We report measurements of the Brillouin frequencies of acoustically driven metastable states of superfluid ${}^4\mathrm{He}$ at $T\sim 1\mathrm{K}$. This is done using a stimulated Brillouin gain spectrometer operating on a confined spatiotemporal domain ($\sim 40\mu \mathrm{m}$, 200 ns). Our work questions previous experimental results regarding the metastable states of liquid ${}^4\mathrm{He}$ and suggests that thermal effects or vortices can play a significant role in the cavitation process. Thanks to our time-resolved measurements, we also find that it is possible to probe metastable superfluid ${}^4\mathrm{He}$ beyond the commonly defined cavitation threshold.

Figure 1

Left: scheme of the experiment. A piezoelectric transducer focuses 1.14 MHz acoustic waves into bulk liquid helium ($T\sim 1\mathrm{K}$) producing metastable states during the negative swings of the wave. A SB gain spectrometer consisting of two crossed laser beams, a pulsed pump and a frequency tuneable continuous wave probe, is used to measure time-resolved Brillouin frequencies of the liquid at acoustic focus. $\theta$ is the crossing angle between the lasers. Right: timeline of the experiment. Orange: 10 Hz logical clock signal delivered by the SB pulsed pump laser. Blue: driving piezo transducer voltage (amplitude $V$, frequency $f_{\mathrm{ac}}$). Gray: Brillouin frequency at acoustic focus. Red: Pump SB laser intensity $I_1$.

Figure 2

Time evolution of the Brillouin frequencies ($f_B$) at acoustic focus. Orange circles: driving voltage $V=150\mathrm{mV}$. Red circles: $V=540\mathrm{mV}$. The point linking lines are guides to the eye.

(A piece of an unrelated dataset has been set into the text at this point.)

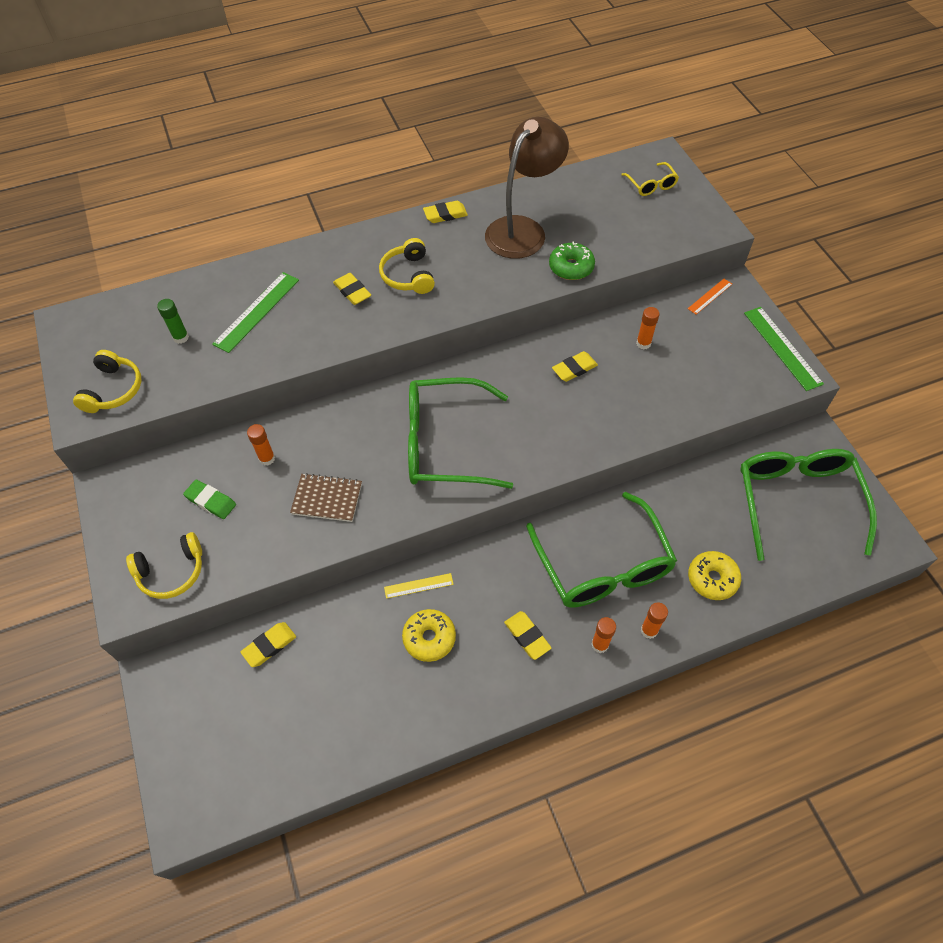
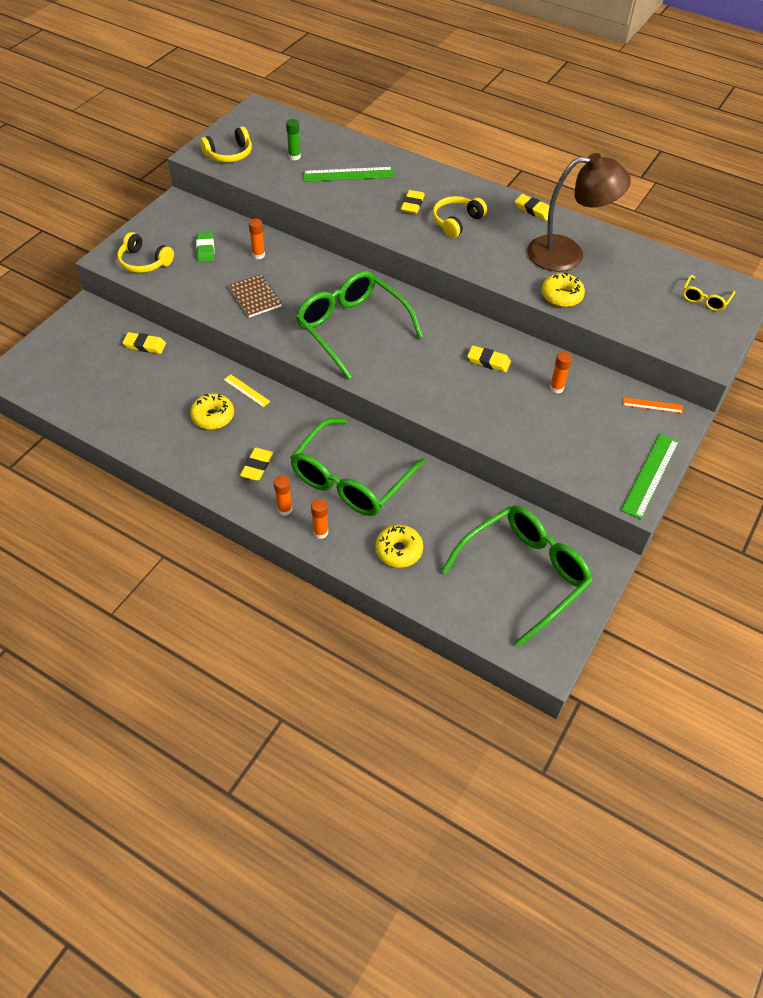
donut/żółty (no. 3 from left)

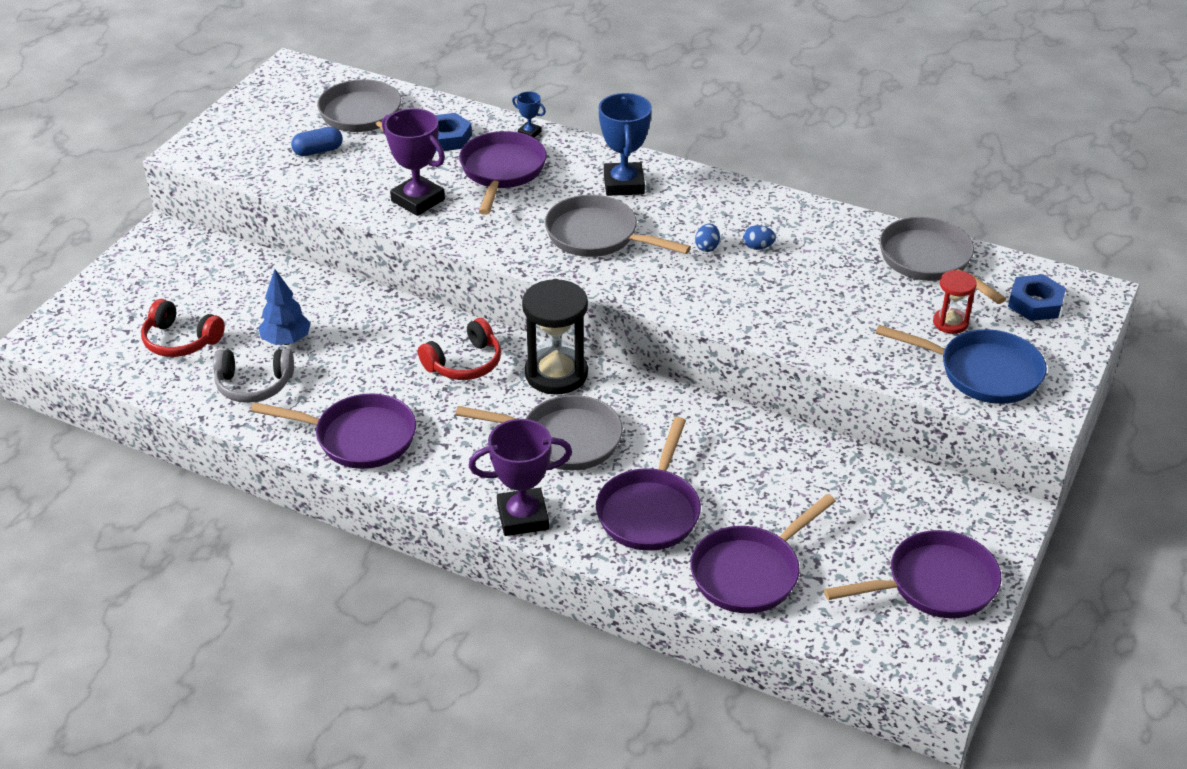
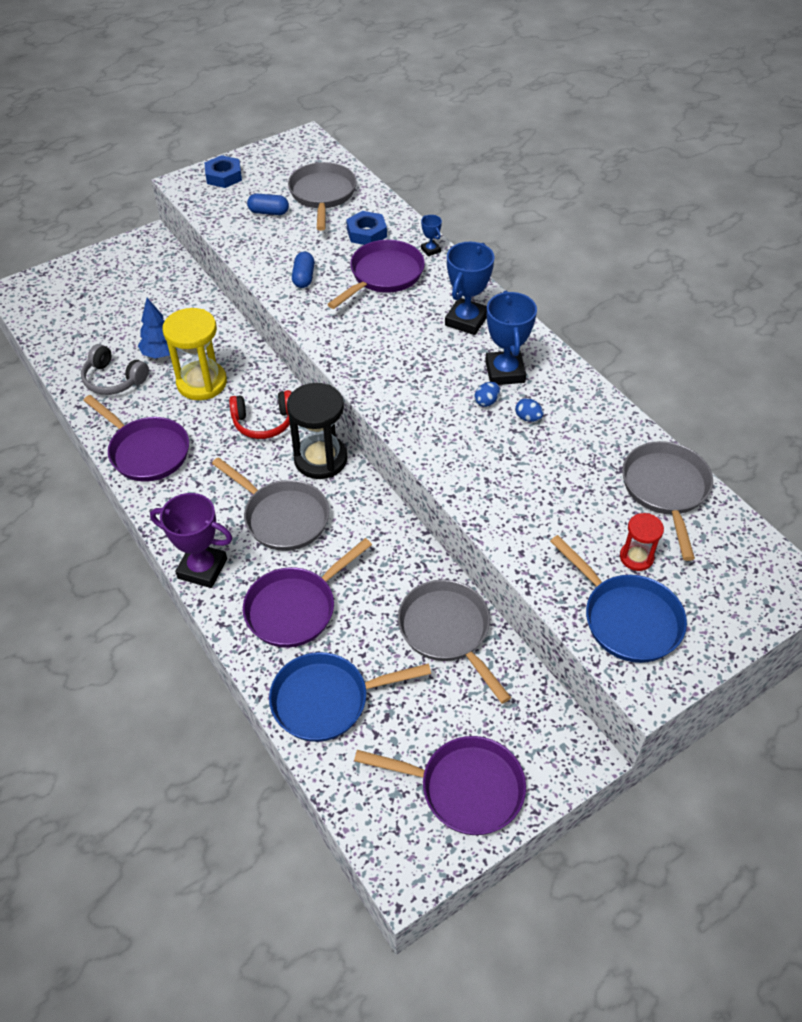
słuchawki/czerwony (no. 1 from left in the first image); kapsułka/niebieski (no. 2 from left); patelnia/szary (no. 3 from left); patelnia/niebieski (no. 1 from left); nakrętka/niebieski (no. 1 from left); klepsydra/żółty; puchar/niebieski (no. 3 from left)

Horizontal dashed line: static value of the Brillouin frequency $f_B^0=317.8(3)\mathrm{MHz}$. (A), (B), (C), (D) mark the different local negative swings of the Brillouin frequency. Inset: Brillouin gain spectrum obtained for $V=540\mathrm{mV}$ at $t=28.7\mu \mathrm{s}$; full circles, data; solid line, Gaussian fit [12].

Figure 3

Local time minima of the Brillouin frequencies $f_{B_{\min }}$ as a function of the AFG driving voltage $V$. Blue, yellow, red, gray symbols: minimum Brillouin frequency of swing (A), (B), (C), (D), respectively (see Fig. 2). The different symbols (crosses, squares, diamonds, circles, triangles) correspond to different runs. Vertical dashed lines: see text. Inset: bubbles creation probability $\mathrm{\Sigma }$ as a function of $V$ defining $V_c$: $\mathrm{\Sigma }(V_c)=1/2$.